I chose this TedTalk in its relationship to students and teachers and classroom respect. I do feel that, in a majority of classrooms, there is less of a hierarchy and more of a collective group mentality. For this reason, I am able to gain a lot more respect for my peers, whether it is through hearing them speak or watching them respond to others. And, I am able to observe my professor from a much more intimate distance. My bias towards this would be from my previous educational experience, in which the professor was viewed more as a deity. He or she was not to be questioned. Discussion was limited. Classroom interaction was sparse. I still have a traditional view as to what a professor should be, and my walls are gradually coming down with each lecture.
Vulnerability – Warning! This poem may be triggering.
Lamar Jordan’s Poem, Shooter, exposes the vulnerabilities of the American school system and political system at large. I understand that this is a unique choice. I understand that this is a provocative choice.
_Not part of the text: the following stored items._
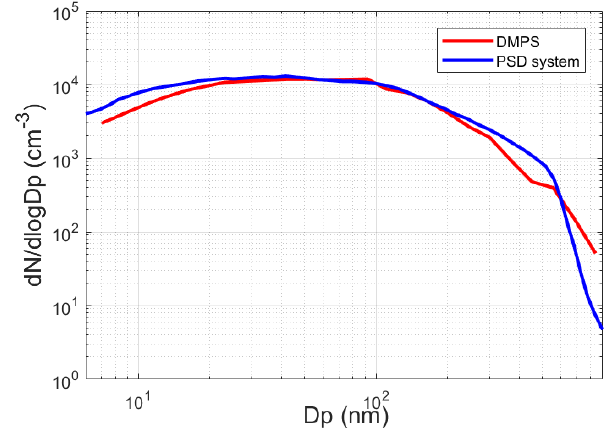
Figure 3. Median particle number size distribution in 5–900nm measured by the DMPS and PSD system during our observation from 1 June to 31 August 2019 at the UB station. The time window of the data is from 09:00–15:00 of every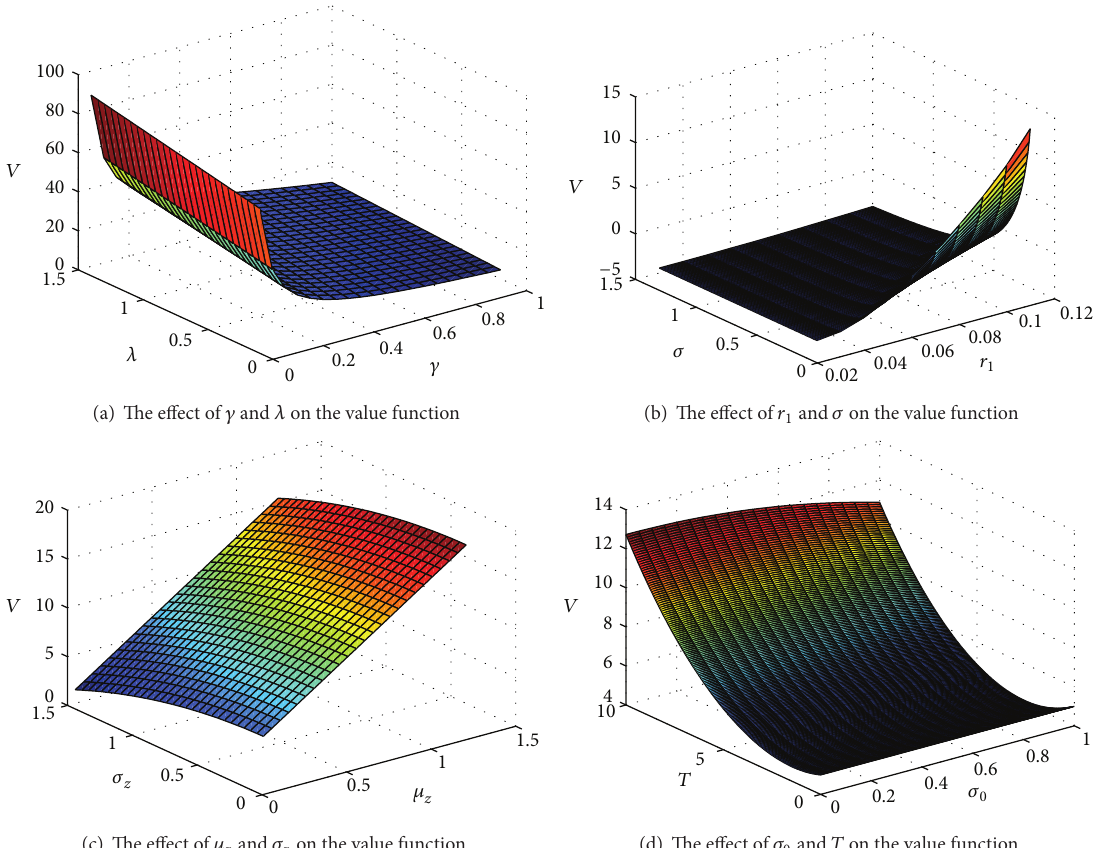
Figure 3: The effect of parameters on the value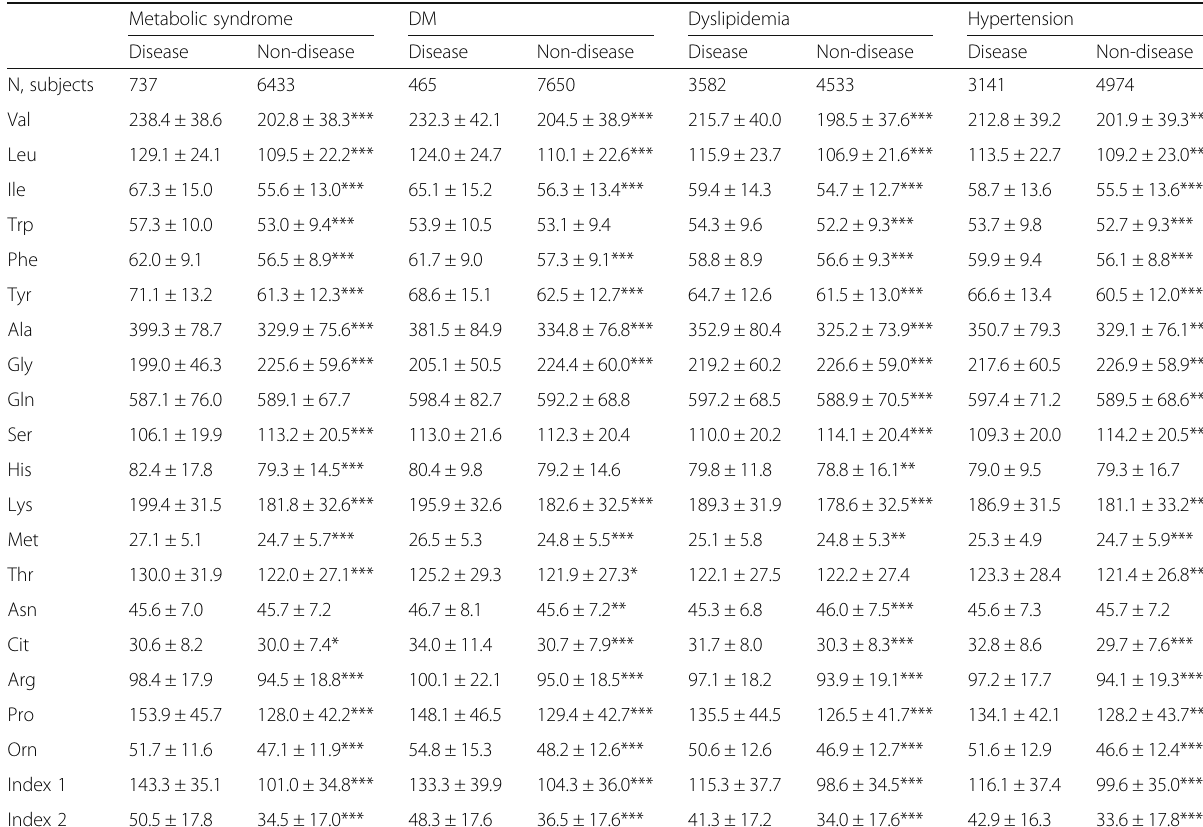
Table 2 Plasma free amino acid concentrations ( μ mol/L) and index values in the study population. The values are shown as means ± standard deviations Metabolic syndrome DM Disease Disease Disease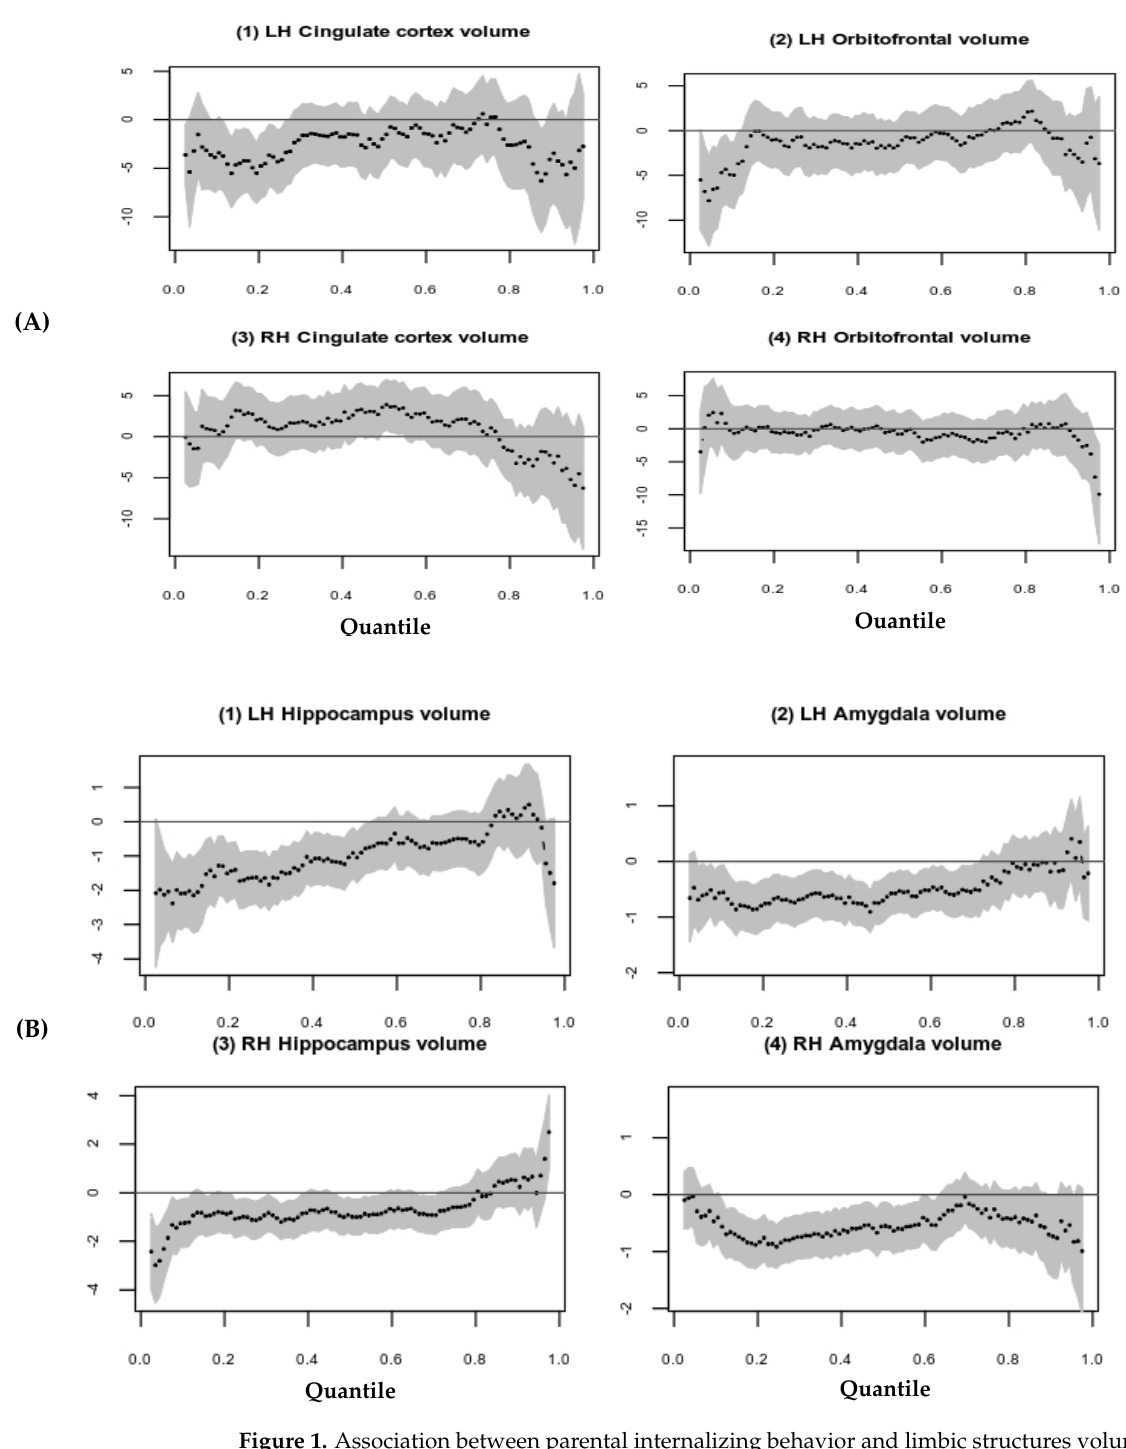
Figure 1. Association between parental internalizing behavior and limbic structures volume (mm 3 ) using Quantile regression plots. ( A ) Association between parental internalizing behavior (y-axis) and cortical limbic structures (x-axis); ( B ) Association between parental internalizing behavior (y-axis) and subcortical limbic structures (x-axis).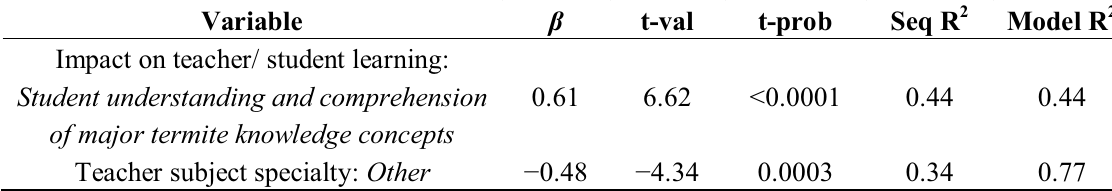
Table 5. Regression of 43 Educate to Eradicate (cid:83)(cid:68)(cid:85)(cid:87)(cid:81)(cid:72)(cid:85)(cid:3)(cid:87)(cid:72)(cid:68)(cid:70)(cid:75)(cid:72)(cid:85)(cid:86)(cid:182)(cid:3)(cid:83)(cid:85)(cid:82)(cid:77)(cid:72)(cid:70)(cid:87)(cid:3)(cid:70)(cid:82)(cid:81)(cid:87)(cid:76)(cid:81)(cid:88)(cid:68)(cid:87)(cid:76)(cid:82)(cid:81)(cid:3) on perceptions of curriculum and teacher characteristics (survey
But I also understand what it is like to be in a school with students tormented with grief and constantly looking over their shoulder wondering if they will be “next.” There were multiple school shooting and violent threats throughout my years in high school. I wish I could erase the memory of a 10 foot wide swastika bleached into the lawn coming up to the front of the hill. I wish I could erase the blue ink bloodying the bathroom walls with “I love Trump and I hate ****”. My eyes sting with the tears of students who did not show up to school after the election after they heard about what was happening to their friends in the hallway. Students painted the boulder outside of the school with words of love and hope, but that moment of hate lived long enough to make students feel unsafe in their community, and fear for their safety in their country. My blindspot towards vulnerability is that it is dependent on other people accepting the one who is putting himself out there. Not everyone is lucky enough to be saved.